Auf der Masada angekommen, müssen wir erschreckt feststellen, dass die Geiselnehmer arg gewütet haben. Von daher ist Improvisation gefragt. Ich merke erst jetzt, wie fummelig das Inventar zu benutzen ist, wenn man zwei Gegenstände miteinander benutzen will. Obwohl mir die Anleitung sagt, dass man zwei Sachen im Inventar kombinieren kann, bekomme ich bei der Durchführung dieser Aktion vom Programm eine mangelhafte Rückmeldung. Zwar wird das zu benutzende Item oben links neben unserem Zubehörsäckel angezeigt, doch verschwindet das Utensil just in dem Moment, wenn man ins Inventar geht, um das Gegenstück zur Benutzung anzuklicken. Freilich ist man dann verunsichert, warum kein "aktivierter" Gegenstand mehr visuell angepriesen wird. Es scheint, als ob man sich ganz normal wieder im "Item-Auswahlmodus" befindet.

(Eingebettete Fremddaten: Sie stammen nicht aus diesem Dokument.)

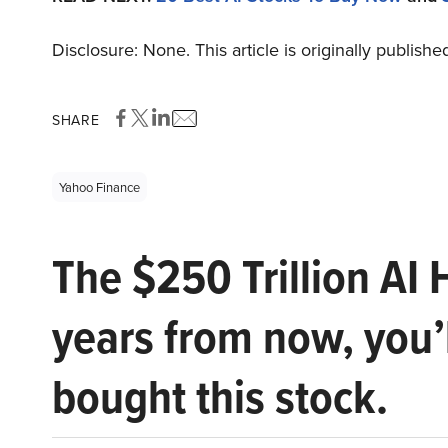
Disclosure: None. This article is originally publishe
SHARE
Yahoo Finance
The $250 Trillion AI 
years from now, you’
bought this stock.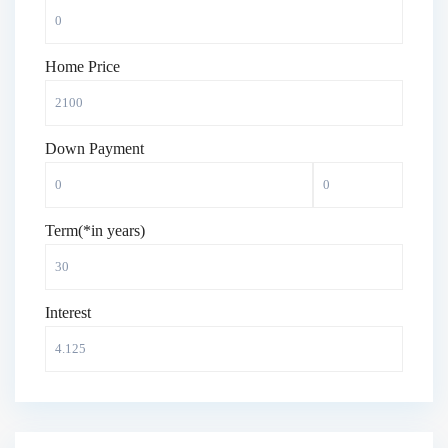
Home Price
Down Payment
Term(*in years)
Interest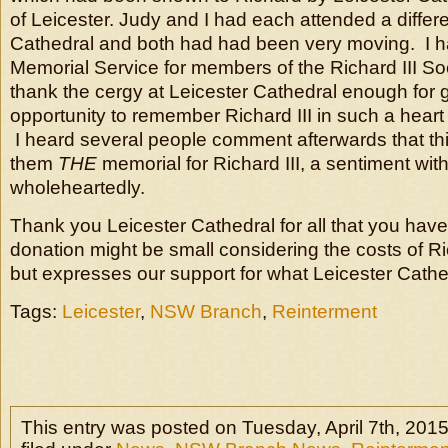
of Leicester. Judy and I had each attended a differe
Cathedral and both had had been very moving. I h
Memorial Service for members of the Richard III So
thank the cergy at Leicester Cathedral enough for g
opportunity to remember Richard III in such a hea
I heard several people comment afterwards that th
them
THE
memorial for Richard III, a sentiment wit
wholeheartedly.
Thank you Leicester Cathedral for all that you hav
donation might be small considering the costs of Ri
but expresses our support for what Leicester Cath
Tags:
Leicester
,
NSW Branch
,
Reinterment
This entry was posted on Tuesday, April 7th, 2015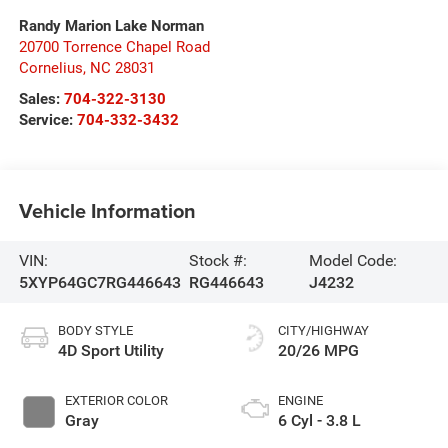
Randy Marion Lake Norman
20700 Torrence Chapel Road
Cornelius
,
NC
28031
Sales:
704-322-3130
Service:
704-332-3432
Vehicle Information
VIN:
Stock #:
Model Code:
5XYP64GC7RG446643
RG446643
J4232
BODY STYLE
CITY/HIGHWAY
4D Sport Utility
20/26 MPG
EXTERIOR COLOR
ENGINE
Gray
6 Cyl - 3.8 L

Schließlich konnte ich auch über diesen Designschnitzer hinwegkommen und die nötigen Rätsel lösen, um den Schergen Cereth in die Schranken zu weisen. Enttäuschend war für mich, dass das Einsatzgebiet der Masada mit gerade mal 4 Bildschirmen aufwarten konnte. Wenn man die Mission also kennt, spielt man sie locker und flockig in 5 Minütchen durch. Apropos 5 Minütchen...in genau jener Zeitspanne will ich bei "Pille" sein, der mich zu einer Partie Star Trek Chess herausgefordert hat. Nun ja! Das Frei vom Dienst hat doch wirklich was Gutes. Alle Crewmitglieder amüsieren sich prächtig.
Ach so, ehe ich es vergesse: Die Entführungsmission konnte ich immerhin mit 88% zum Abschluss bringen.
Ich bin dann mal weg. Kirk over and out.

Kommentar wurde am 22.05.2015, 22:55 von jan.hondafn2 editiert.